Borrowing Does Not Fund the Deficit

There is a persistent misperception that the US must borrow to fund its deficit. In a previous post, Gold is Gone, we pointed out that economic rules have changed since we went off the gold standard in 1971. 
The US now has a sovereign, floating exchange rate, fiat currency that is actually created out of thin air by government spending to acquire goods and services from the private sector (firms and households). Taxation takes money from the private sector and destroys it. If taxation does not equal what was spent, we buy or sell bonds according to whether we are in surplus or deficit, respectively. Accordingly, that leaves the private sector with less or more wealth in savings. This might leave the impression that taxes and borrowing enable spending. Let’s look more closely.
Government spending is accomplished by depositing money in a recipients bank account. This deposit causes an increase in the bank’s reserve requirement.
Every bank has a reserve account at the Fed, which requires them to keep some fraction of their deposits in these accounts.  For big banks this minimum is 10%. Also, the banks must keep enough in their reserve accounts to clear the checks presented for payment on any day. Banks earn only about 0.25% interest on these accounts; before 2008 it was zip.
As a instrument of policy, the Fed tries to control demand for loans in the private sector by controlling the overnight Fed funds interest rate. This is the rate at which banks can borrow money to cover loans made at profitable rates.
Because they make little profit on excess reserves, banks try to keep them at the required minimum. A day's activity at any one bank can leave it with an excess or a shortage. Overnight the banks have a scramble to acquire needed reserves or dump excesses, which they do by loaning funds to one another in the money market.  
If the government is running a deficit, there will usually be excess reserves in the system, because deficit spending puts assets into the private sector. There is no way that the banking system can, by itself, get rid of excess reserves, so the forces of supply and demand will drive the interest rate on reserves to the minimum rate. To keep the overnight rate up, the Fed drains excess reserves by selling bonds at somewhere near its target rate. Buyers will be eager to buy bonds having yields better than the minimum rates, so bond sales never fail.

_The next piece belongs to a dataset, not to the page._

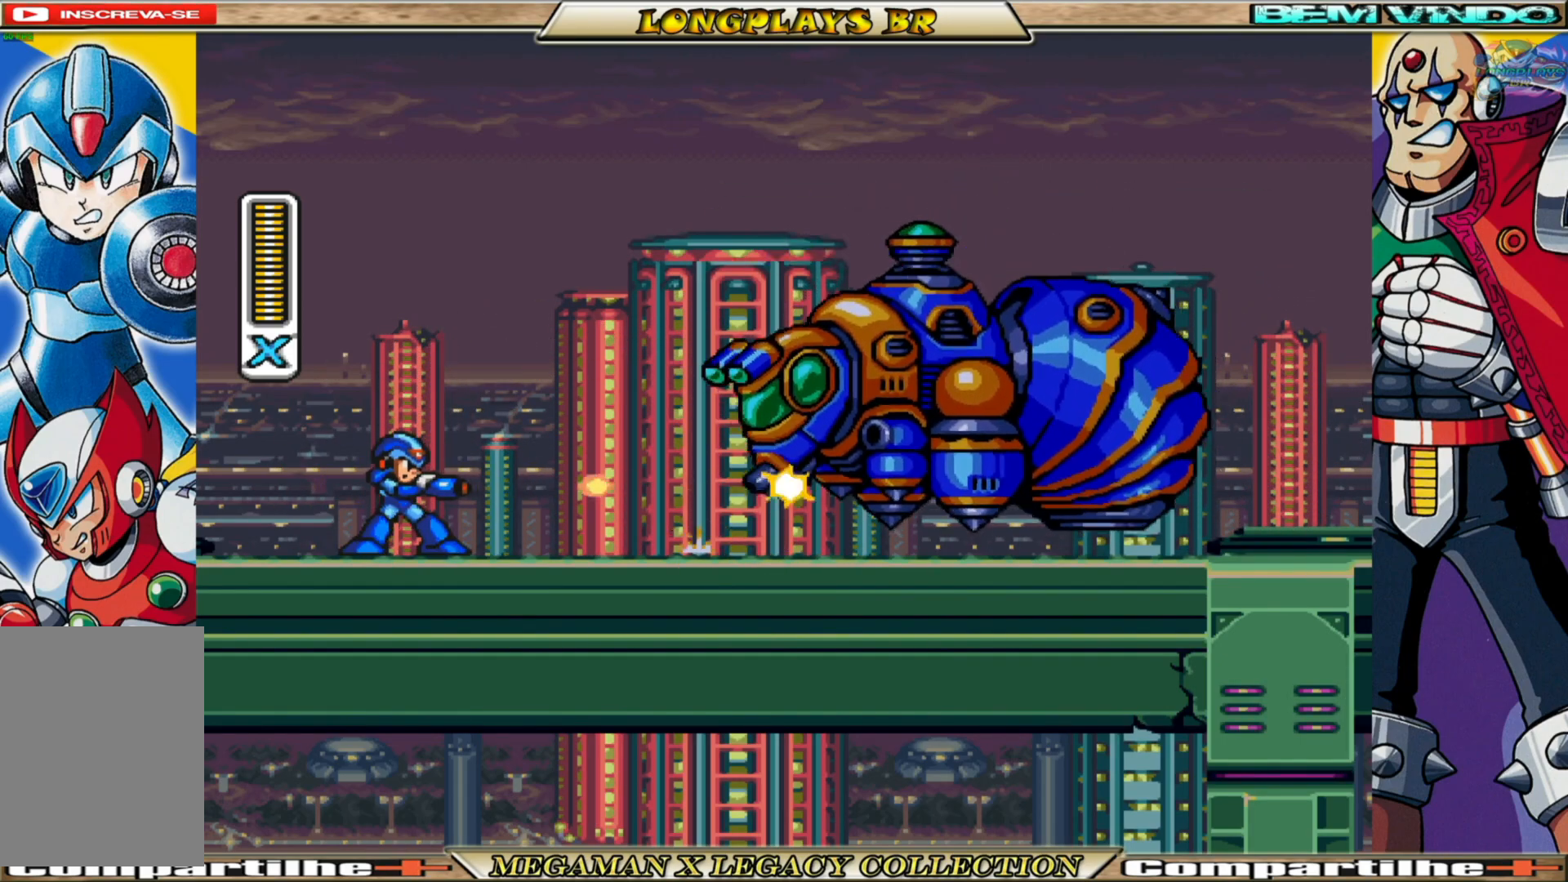
{"buttons": [], "left_stick": "center", "right_stick": "center", "events": [[33, "X", "down"], [117, "X", "up"], [200, "X", "down"], [267, "X", "up"], [350, "X", "down"], [467, "X", "up"]]}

We do not borrow to fund the deficit; we sell bonds to maintain the Fed funds rate. That is a big difference between our floating rate currency and that of fixed rate currencies like those of Greece and Ireland. Such countries are vulnerable to default on their securities and face high interest rates in the global market. We are not vulnerable to default, because we can always meet commitments made in our currency.  That is, unless we do something politically stupid like not raising the debt ceiling, an archaic rule left over from the gold-standard days.
The above is for normal times. Currently, banks are reluctant to lend and the private sector would rather save than borrow. Consequently, the Fed funds rate sits at the minimum. The Fed can’t control something that isn’t happening.